Re: [patch] x86: Rendezvous all the cpu's for MTRR/PAT init

From: Suresh Siddha
Date: Wed Aug 19 2009 - 02:21:59 EST


On Tue, 2009-08-18 at 18:01 -0700, Andrew Morton wrote:
> On Tue, 18 Aug 2009 17:30:35 -0700 Suresh Siddha <suresh.b.siddha@xxxxxxxxx> wrote:
> > @@ -880,7 +880,12 @@ void __cpuinit identify_secondary_cpu(st
> > #ifdef CONFIG_X86_32
> > enable_sep_cpu();
> > #endif
> > + /*
> > + * mtrr_ap_init() uses smp_call_function. Enable interrupts.
> > + */
> > + local_irq_enable();
> > mtrr_ap_init();
> > + local_irq_disable();
> > }
>
> Ick.

oops. thought it will miss the radar of the sharp eyes. I was wrong :(

>
> It's quite unobvious (to me) that this function is reliably called with
> local interrupts disabled.
>
> If it _is_ reliably called with interrupts disabled then why is it safe
> to randomly reenable them here? Why not just stop disabling interrupts
> at the top level?

identify_secondary_cpu() always get called on APs. And APs have
interrupts disabled at this point. I did this
local_irq_enable()/disable() safely and thought I can getaway because
just before calling this, in smpboot.c in smp_callin() we do this:

local_irq_enable();
calibrate_delay();
local_irq_disable();

So having local_irq_enable()/disable() around mtrr_ap_init() is safe.

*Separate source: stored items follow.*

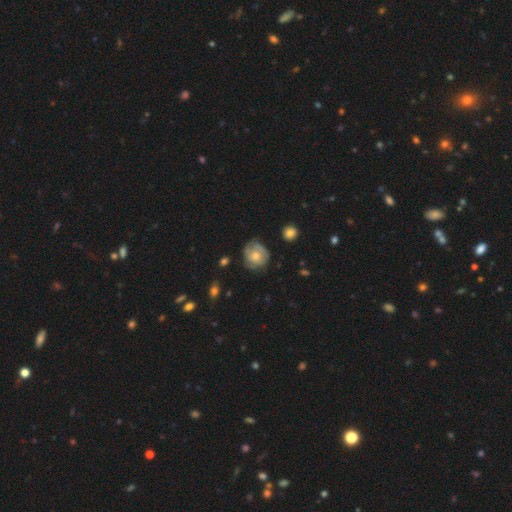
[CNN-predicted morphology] The model was most divided on "smooth or featured": featured or disk: 57%, smooth: 36%, star or artifact: 7%. More confident: edge-on disk — no (97%); bar — no (80%); spiral arms — yes (77%); merging — none (67%); bulge size — moderate (65%).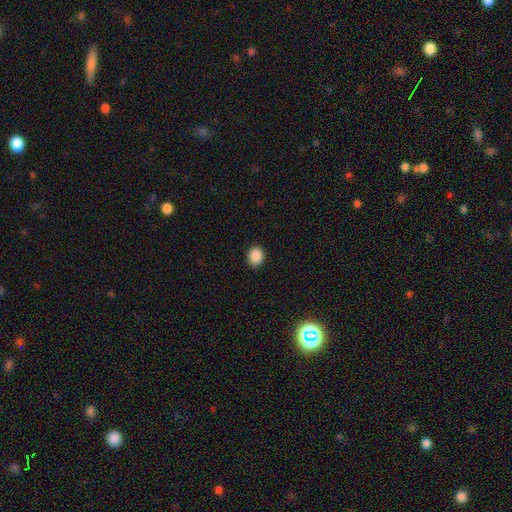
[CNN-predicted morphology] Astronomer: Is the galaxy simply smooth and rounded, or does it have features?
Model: smooth — 89%.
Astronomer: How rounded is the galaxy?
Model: round — 59% (runner-up: in between, 40%).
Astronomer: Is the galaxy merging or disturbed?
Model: none — 90%.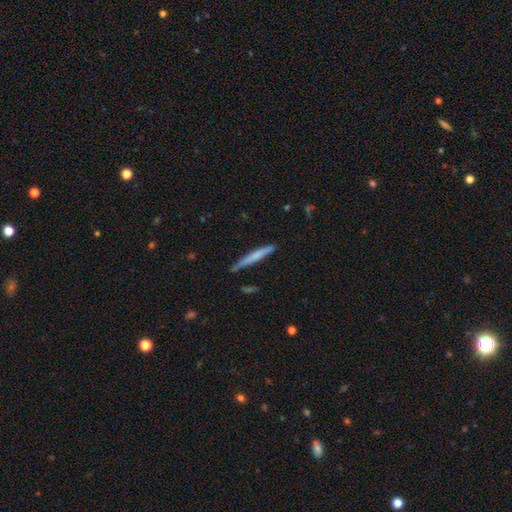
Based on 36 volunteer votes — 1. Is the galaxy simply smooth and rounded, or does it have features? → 58% smooth, 39% featured or disk, 3% star or artifact.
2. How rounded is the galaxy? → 100% cigar-shaped, 0% round, 0% in between.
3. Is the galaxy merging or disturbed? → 83% none, 9% minor disturbance, 9% merger, 0% major disturbance.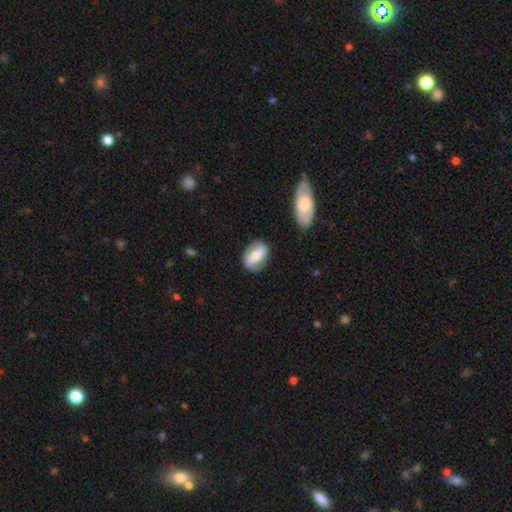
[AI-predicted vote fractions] Smooth or featured? featured or disk (49%)
Merging? none (79%)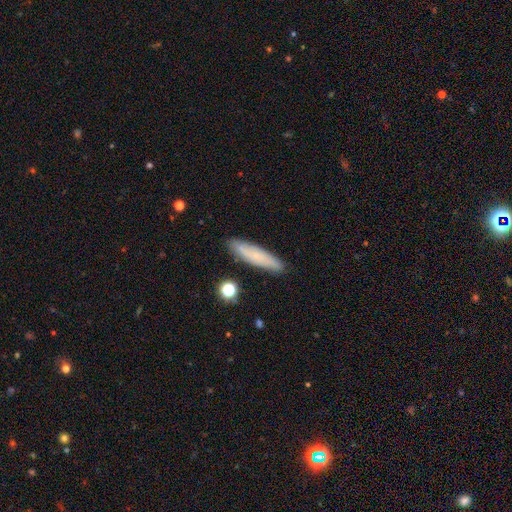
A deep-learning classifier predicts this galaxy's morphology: Smooth or featured?
  - smooth: 62% *
  - featured or disk: 30%
  - star or artifact: 8%
How rounded?
  - cigar-shaped: 79% *
  - in between: 19%
  - round: 2%
Merging?
  - none: 86% *
  - minor disturbance: 10%
  - major disturbance: 2%
  - merger: 2%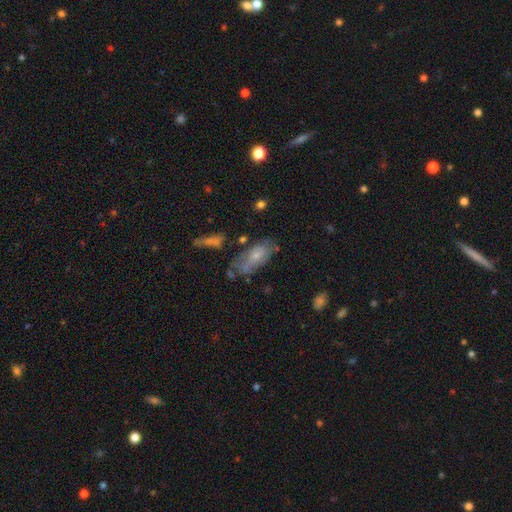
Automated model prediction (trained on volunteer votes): A smooth galaxy with no disk features (56%) that is in between round and cigar-shaped (84%).

Vote fractions:
- Smooth or featured? smooth: 56% / featured or disk: 35% / star or artifact: 8%
- How rounded? in between: 84% / cigar-shaped: 12% / round: 4%
- Merging? none: 48% / minor disturbance: 28% / major disturbance: 15% / merger: 9%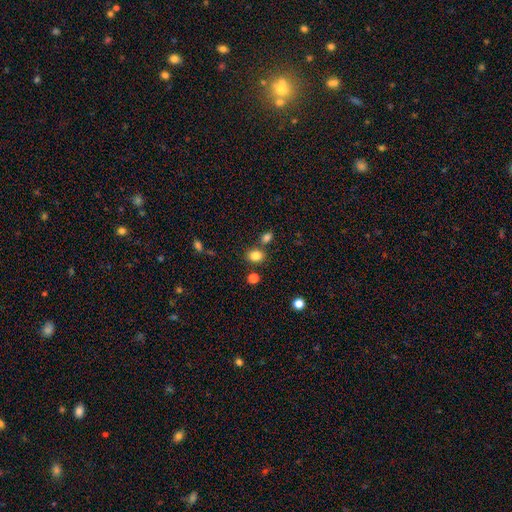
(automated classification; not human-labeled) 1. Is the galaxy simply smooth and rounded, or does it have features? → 83% smooth, 12% star or artifact, 5% featured or disk.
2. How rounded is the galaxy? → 56% round, 43% in between, 1% cigar-shaped.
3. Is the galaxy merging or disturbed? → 73% none, 14% merger, 10% minor disturbance, 3% major disturbance.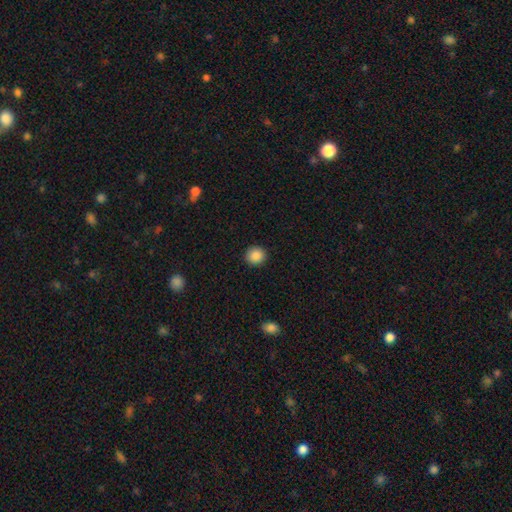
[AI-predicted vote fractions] Smooth or featured? Predicted: smooth (p=0.88). How rounded? Predicted: round (p=0.90). Merging? Predicted: none (p=0.92).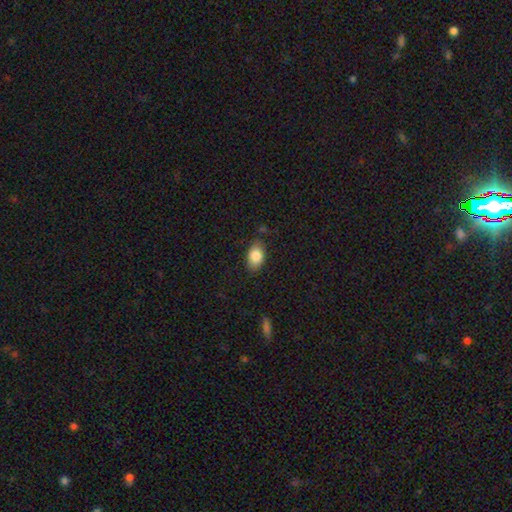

To make it clean I can move the smp_store_cpu_info() call before
local_irq_disable() in smp_callin(). But that needs more changes (for
xen etc). So thinking more, I think it is safe to do smp_call_function()
with interrupts disabled as the caller is currently not in the
cpu_online_mask.

i.e., no one else sends smp_call_function interrupt to this AP who is
doing smp_call_function() with interrupts disabled and as such there
won't be any deadlocks typically associated with calling
smp_call_function() with interrupts disabled. Copied Nick to confirm or
correct my understanding.

New patch appended removes this irq enable/disable sequence around
mtrr_ap_init() and add's a cpu_online() check in smp_call_function
warn-on's.


> > +void mtrr_aps_init(void)
> > +{
> > + if (!use_intel())
> > + return;
> > +
> > + /*
> > + * Ideally we should hold mtrr_mutex here to avoid mtrr entries changed,
> > + * but this routine will be called in cpu boot time, holding the lock
> > + * breaks it. This routine is called in two cases: 1.very earily time
> > + * of software resume, when there absolutely isn't mtrr entry changes;
> > + * 2.cpu hotadd time. We let mtrr_add/del_page hold cpuhotplug lock to
> > + * prevent mtrr entry changes
> > + */
>
> That's a tantalising little comment. What does "breaks it" mean? How
> can reviewers and later code-readers possibly suggest alternative fixes
> to this breakage if they aren't told what it is?

This is a cut and paste comment coming from the previous code. Shaohua
added this comment originally and I think this is the case he is trying
to avoid.

cpu - A modifying/adding a MTRR register

cpu - B is coming online

if cpu - A doesn't take the cpu hotplug lock, then potentially what can
happen is that cpu B will update its mtrr's with old state and now A can
change the state and before B comes completely online, A can do send the
MTRR update to all cpu's except B.

So Shaohua's code is taking cpu hotplug lock before A updates MTRR's so
that B's MTRRs are always is in sync with rest of the cpu's in the
system. Only the mtrr_mutex is not enough.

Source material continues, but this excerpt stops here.